This book explores how the European Union has been responding to the challenge of diversity. In doing so, it considers the EU as a complex polity that has found novel ways for accommodating diversity. Much of the literature on the EU seeks to identify it as a unique case of cooperation between states that moves past classic international cooperation. This volume argues that in order to understand the EU’s effort in managing the diversity among its members and citizens it is more effective to look at the EU as a state. While acknowledging that the EU lacks key aspects of statehood, the authors show that looking at the EU efforts to balance diversity and unity through the lens of state policy is a fruitful way to understand the Union. Instead of conceptualising the EU as being incomparable and unique which is neither an international organisation nor a state, the book argues that EU can be understood as a polity that shares many approaches and strategies with complex and diverse states.As such, its effort to build political structures to accommodate diversity offers lessons to other such polities.
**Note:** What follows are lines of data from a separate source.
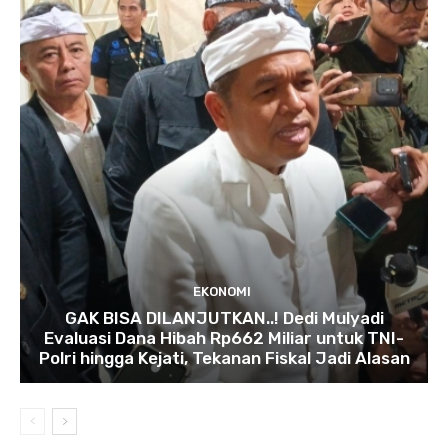
EKONOMI
GAK BISA DILANJUTKAN..! Dedi Mulyadi
Evaluasi Dana Hibah Rp662 Miliar untuk TNI-
Polri hingga Kejati, Tekanan Fiskal Jadi Alasan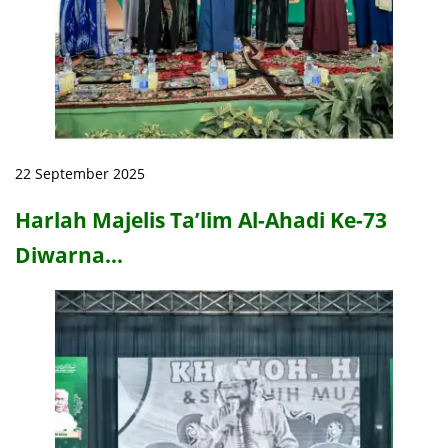
22 September 2025
Harlah Majelis Ta’lim Al-Ahadi Ke-73
Diwarna…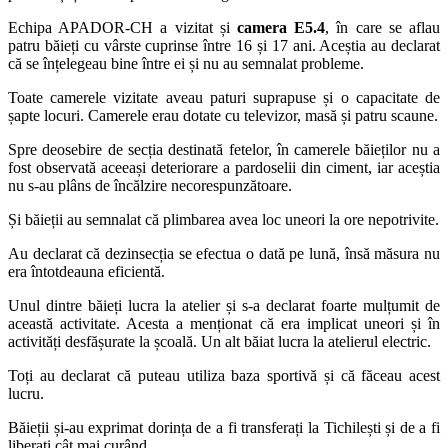
Echipa APADOR-CH a vizitat și
camera E5.4
, în care se aflau
patru băieți cu vârste cuprinse între 16 și 17 ani. Aceștia au declarat
că se înțelegeau bine între ei și nu au semnalat probleme.
Toate camerele vizitate aveau paturi suprapuse și o capacitate de
șapte locuri. Camerele erau dotate cu televizor, masă și patru scaune.
Spre deosebire de secția destinată fetelor, în camerele băieților nu a
fost observată aceeași deteriorare a pardoselii din ciment, iar aceștia
nu s-au plâns de încălzire necorespunzătoare.
Și băieții au semnalat că plimbarea avea loc uneori la ore nepotrivite.
Au declarat că dezinsecția se efectua o dată pe lună, însă măsura nu
era întotdeauna eficientă.
Unul dintre băieți lucra la atelier și s-a declarat foarte mulțumit de
această activitate. Acesta a menționat că era implicat uneori și în
activități desfășurate la școală. Un alt băiat lucra la atelierul electric.
Toți au declarat că puteau utiliza baza sportivă și că făceau acest
lucru.
Băieții și-au exprimat dorința de a fi transferați la Tichilești și de a fi
liberați cât mai curând.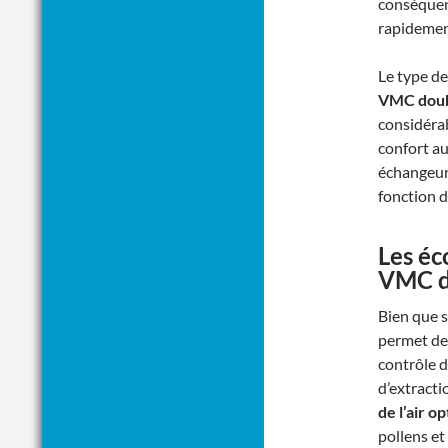
conséquen
rapidement
Le type de
VMC doub
considérab
confort au
échangeur 
fonction d
Les éc
VMC d
Bien que s
permet de
contrôle d
d’extract
de l’air o
pollens et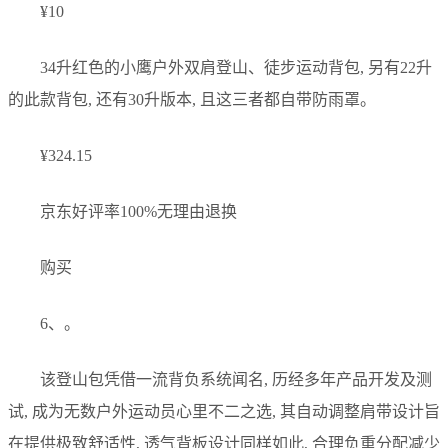
¥10
34升红色的小鹰户外双肩登山、徒步运动背包, 另有22升
的此款背包, 还有30升版本, 且这三者都自带防雨罩。
¥324.15
京东好评率100%无理由退换
购买
6、。
该登山包凭借一流背负系统闻名, 历经多年产品开发及测
试, 成为无数户外运动员心里不二之选, 其自动调整肩带设计旨
在提供极致舒适性, 透气背板设计同样如此, 合理负重分配减少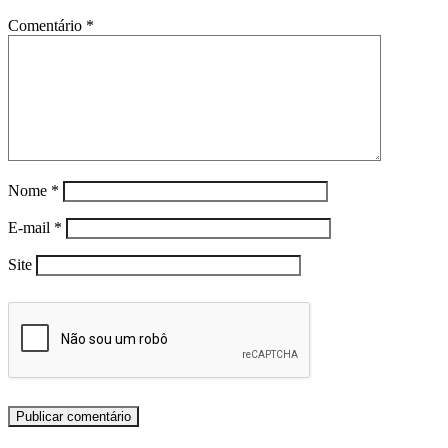
Comentário
*
Nome
*
E-mail
*
Site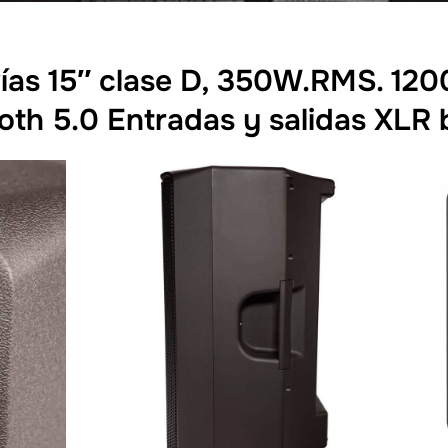
 vías 15″ clase D, 350W.RMS. 1
th 5.0 Entradas y salidas XLR 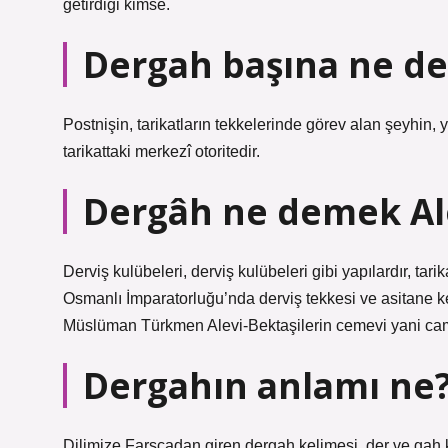
getirdiği kimse.
Dergah başına ne de
Postnişin, tarikatların tekkelerinde görev alan şeyhin, y
tarikattaki merkezî otoritedir.
Dergâh ne demek Al
Derviş kulübeleri, derviş kulübeleri gibi yapılardır, tarik
Osmanlı İmparatorluğu’nda derviş tekkesi ve asitane k
Müslüman Türkmen Alevi-Bektaşilerin cemevi yani camis
Dergahın anlamı ne
Dilimize Farsçadan giren dergah kelimesi, der ve gah k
The experience of the EU contributes to the understanding of how states and other polities can respond to challenges of diversity, including both the diversity of constituent units or of sub-national groups and identities.
Table of Content
1. Introduction.- 2. Regimes of Diversity.- 3. Diversity in the European Union.- 4. Approaches to Diversity in the EU.- 5. Unity and Diversity through EU Institutions and Procedures.- 6. “Europe” as a Symbol – Symbols of Europe.- 7. Exclusion and Belonging: The Ambiguities of European citizenship.- 8. The Gradual Emergence of European Minority Rights.- 9. Conclusions.- Epilogue.
About the author
Florian Bieber is Professor for Southeast European History and Politics at the University of Graz, Austria.
Roland Bieber is Professor Emeritus of European Law at the University of Lausanne, Switzerland.